In order to improve the performance and lower the cost/performance ratio of superconducting coated conductors, an important goal is to increase the critical current density (Jc) in magnetic fields (H). In bulk melt processed materials, microstructural modification in ternary REBa2Cu3O7−x films (hereafter referred to as RE-123 where RE is a rare earth metal) has been shown to increase the irreversibility field. In films, there is already much pinning associated with the growth process and hence improved performance through microstructural modification is nontrivial.

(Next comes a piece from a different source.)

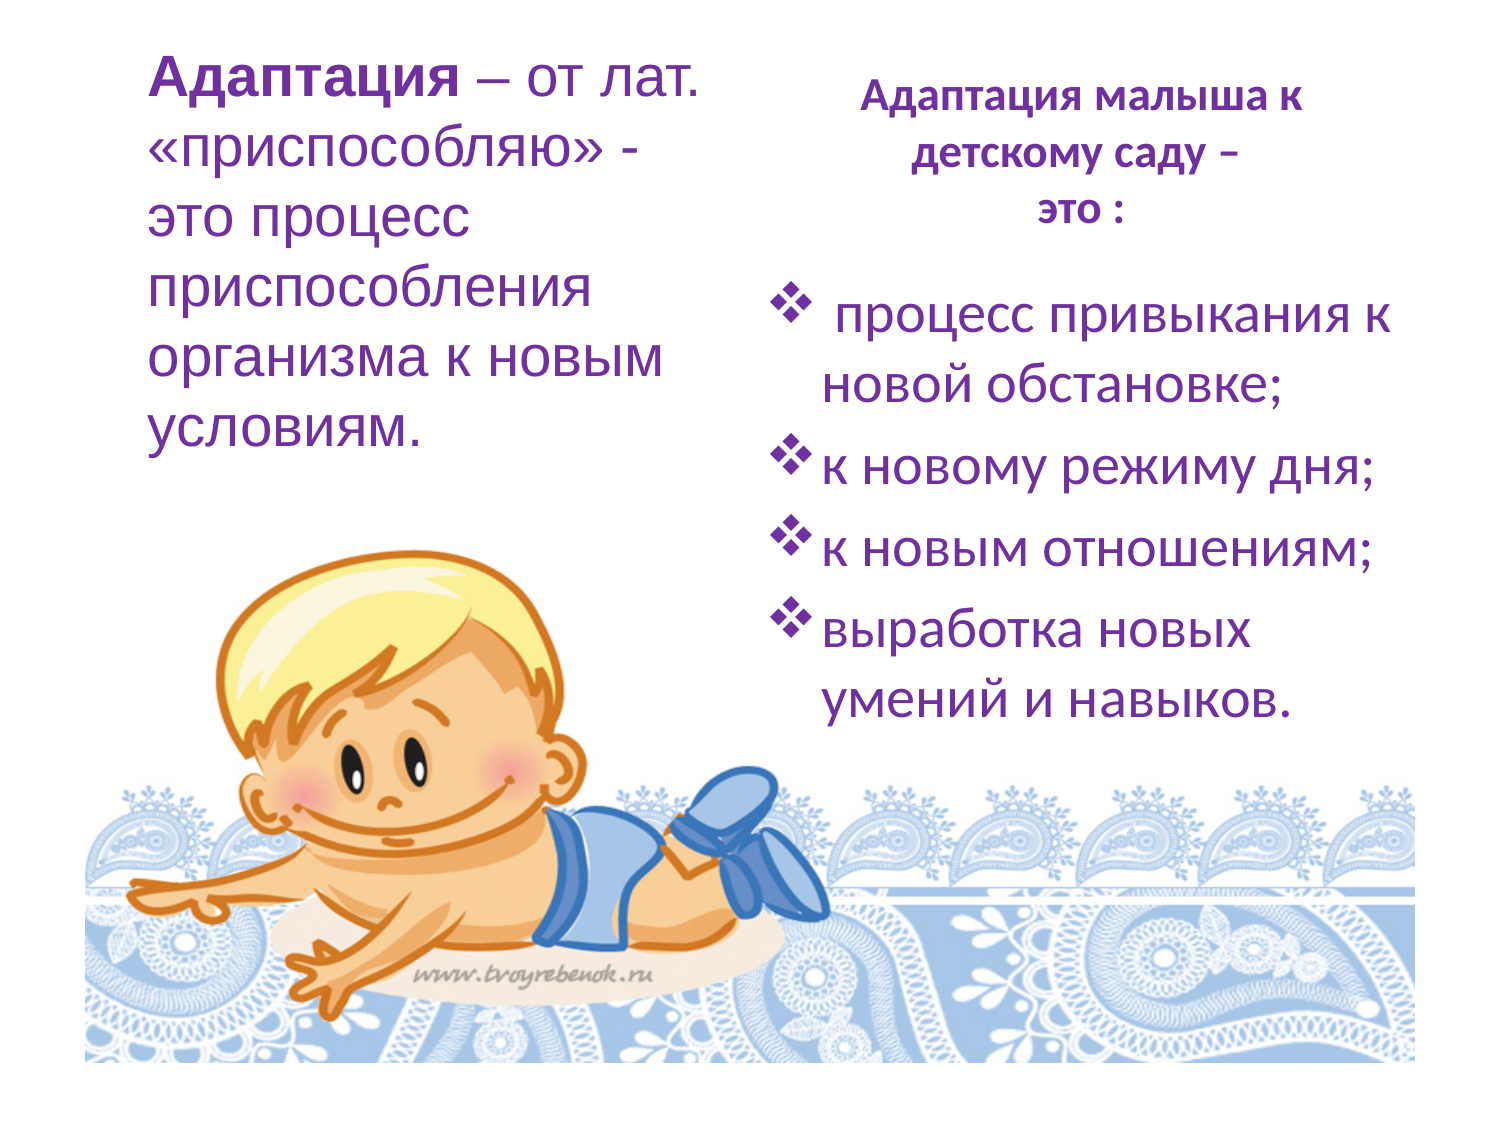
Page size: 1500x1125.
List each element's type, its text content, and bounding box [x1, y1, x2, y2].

There have been numerous studies of RE-123 films. Advantages of the RE's over yttrium (Y) include lower processing temperatures and wider processing windows (for the RE's smaller than Y), and the possibility for introducing point defects arising from cation exchange between the RE and barium (Ba). However, so far, there has been no clear demonstration of enhanced pinning in RE-123 films compared to high-quality YBa2Cu3O7−x (YBCO). It is noted, however, that one very recent report of a ternary RE-123 composition has indicated an improved irreversibility field in about 100 nm thick films on single crystals compared to single component RE-123's. The determination of whether there are any real improvements in pinning when comparing different RE-123 samples is obscured by the different critical temperatures (Tc's), unknown amounts of cation exchange, and different levels of crystallinity associated with the different optimum growth temperatures.
It is an object of the present invention to provide mixed rare earth barium cuprate compositions where there is a low ion size variance of the rare earth ions.
It is another object of the present invention to provide mixed rare earth barium cuprate compositions with a low ion size variance of the rare earth ions, the compositions yielding higher Jc's in comparison to a conventional YBCO under similar conditions.